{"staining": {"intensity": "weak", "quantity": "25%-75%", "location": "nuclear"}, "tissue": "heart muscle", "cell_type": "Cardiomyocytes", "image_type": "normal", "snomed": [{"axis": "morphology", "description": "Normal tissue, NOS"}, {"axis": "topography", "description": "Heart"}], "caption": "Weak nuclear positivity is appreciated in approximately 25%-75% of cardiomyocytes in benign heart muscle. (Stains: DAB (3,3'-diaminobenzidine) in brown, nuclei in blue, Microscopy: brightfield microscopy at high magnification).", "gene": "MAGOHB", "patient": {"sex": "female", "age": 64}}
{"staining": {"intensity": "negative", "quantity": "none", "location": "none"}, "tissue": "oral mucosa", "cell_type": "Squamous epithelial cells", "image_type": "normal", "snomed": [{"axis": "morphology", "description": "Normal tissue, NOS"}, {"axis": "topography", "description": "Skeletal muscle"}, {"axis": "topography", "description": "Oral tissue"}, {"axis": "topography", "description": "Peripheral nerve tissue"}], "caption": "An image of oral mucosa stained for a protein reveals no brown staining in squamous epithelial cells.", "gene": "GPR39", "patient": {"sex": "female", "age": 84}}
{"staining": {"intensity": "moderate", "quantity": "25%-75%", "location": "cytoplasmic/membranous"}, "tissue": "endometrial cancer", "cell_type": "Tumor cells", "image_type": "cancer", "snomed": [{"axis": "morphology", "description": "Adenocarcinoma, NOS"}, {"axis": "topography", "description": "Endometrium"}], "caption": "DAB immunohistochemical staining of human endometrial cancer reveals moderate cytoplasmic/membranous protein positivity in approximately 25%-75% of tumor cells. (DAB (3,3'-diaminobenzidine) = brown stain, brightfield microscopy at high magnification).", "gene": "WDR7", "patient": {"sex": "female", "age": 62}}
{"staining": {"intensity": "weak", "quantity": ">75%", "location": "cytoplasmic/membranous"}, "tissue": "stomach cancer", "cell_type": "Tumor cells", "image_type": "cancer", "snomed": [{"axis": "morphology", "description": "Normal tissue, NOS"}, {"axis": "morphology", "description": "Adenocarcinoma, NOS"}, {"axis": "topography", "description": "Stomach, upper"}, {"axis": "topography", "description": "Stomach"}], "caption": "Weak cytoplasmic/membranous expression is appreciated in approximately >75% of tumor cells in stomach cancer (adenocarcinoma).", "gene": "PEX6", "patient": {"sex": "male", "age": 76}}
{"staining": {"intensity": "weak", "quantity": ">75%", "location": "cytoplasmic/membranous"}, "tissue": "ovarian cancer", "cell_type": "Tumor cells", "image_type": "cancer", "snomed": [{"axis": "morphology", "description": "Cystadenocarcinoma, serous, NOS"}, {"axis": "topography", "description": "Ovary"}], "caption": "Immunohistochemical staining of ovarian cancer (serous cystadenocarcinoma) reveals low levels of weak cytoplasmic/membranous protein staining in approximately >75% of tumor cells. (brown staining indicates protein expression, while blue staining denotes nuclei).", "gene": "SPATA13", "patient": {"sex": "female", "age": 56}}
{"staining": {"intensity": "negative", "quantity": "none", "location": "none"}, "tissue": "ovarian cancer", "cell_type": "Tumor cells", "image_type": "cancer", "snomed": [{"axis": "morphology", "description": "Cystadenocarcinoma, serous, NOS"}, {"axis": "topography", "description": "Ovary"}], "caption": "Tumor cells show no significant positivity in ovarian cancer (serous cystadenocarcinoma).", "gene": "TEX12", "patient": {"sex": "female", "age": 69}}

_Directions_
Please set down the whole listing above without altering a single line.

_Answer box_
{"staining": {"intensity": "weak", "quantity": "25%-75%", "location": "nuclear"}, "tissue": "heart muscle", "cell_type": "Cardiomyocytes", "image_type": "normal", "snomed": [{"axis": "morphology", "description": "Normal tissue, NOS"}, {"axis": "topography", "description": "Heart"}], "caption": "Weak nuclear positivity is appreciated in approximately 25%-75% of cardiomyocytes in benign heart muscle. (Stains: DAB (3,3'-diaminobenzidine) in brown, nuclei in blue, Microscopy: brightfield microscopy at high magnification).", "gene": "MAGOHB", "patient": {"sex": "female", "age": 64}}
{"staining": {"intensity": "negative", "quantity": "none", "location": "none"}, "tissue": "oral mucosa", "cell_type": "Squamous epithelial cells", "image_type": "normal", "snomed": [{"axis": "morphology", "description": "Normal tissue, NOS"}, {"axis": "topography", "description": "Skeletal muscle"}, {"axis": "topography", "description": "Oral tissue"}, {"axis": "topography", "description": "Peripheral nerve tissue"}], "caption": "An image of oral mucosa stained for a protein reveals no brown staining in squamous epithelial cells.", "gene": "GPR39", "patient": {"sex": "female", "age": 84}}
{"staining": {"intensity": "moderate", "quantity": "25%-75%", "location": "cytoplasmic/membranous"}, "tissue": "endometrial cancer", "cell_type": "Tumor cells", "image_type": "cancer", "snomed": [{"axis": "morphology", "description": "Adenocarcinoma, NOS"}, {"axis": "topography", "description": "Endometrium"}], "caption": "DAB immunohistochemical staining of human endometrial cancer reveals moderate cytoplasmic/membranous protein positivity in approximately 25%-75% of tumor cells. (DAB (3,3'-diaminobenzidine) = brown stain, brightfield microscopy at high magnification).", "gene": "WDR7", "patient": {"sex": "female", "age": 62}}
{"staining": {"intensity": "weak", "quantity": ">75%", "location": "cytoplasmic/membranous"}, "tissue": "stomach cancer", "cell_type": "Tumor cells", "image_type": "cancer", "snomed": [{"axis": "morphology", "description": "Normal tissue, NOS"}, {"axis": "morphology", "description": "Adenocarcinoma, NOS"}, {"axis": "topography", "description": "Stomach, upper"}, {"axis": "topography", "description": "Stomach"}], "caption": "Weak cytoplasmic/membranous expression is appreciated in approximately >75% of tumor cells in stomach cancer (adenocarcinoma).", "gene": "PEX6", "patient": {"sex": "male", "age": 76}}
{"staining": {"intensity": "weak", "quantity": ">75%", "location": "cytoplasmic/membranous"}, "tissue": "ovarian cancer", "cell_type": "Tumor cells", "image_type": "cancer", "snomed": [{"axis": "morphology", "description": "Cystadenocarcinoma, serous, NOS"}, {"axis": "topography", "description": "Ovary"}], "caption": "Immunohistochemical staining of ovarian cancer (serous cystadenocarcinoma) reveals low levels of weak cytoplasmic/membranous protein staining in approximately >75% of tumor cells. (brown staining indicates protein expression, while blue staining denotes nuclei).", "gene": "SPATA13", "patient": {"sex": "female", "age": 56}}
{"staining": {"intensity": "negative", "quantity": "none", "location": "none"}, "tissue": "ovarian cancer", "cell_type": "Tumor cells", "image_type": "cancer", "snomed": [{"axis": "morphology", "description": "Cystadenocarcinoma, serous, NOS"}, {"axis": "topography", "description": "Ovary"}], "caption": "Tumor cells show no significant positivity in ovarian cancer (serous cystadenocarcinoma).", "gene": "TEX12", "patient": {"sex": "female", "age": 69}}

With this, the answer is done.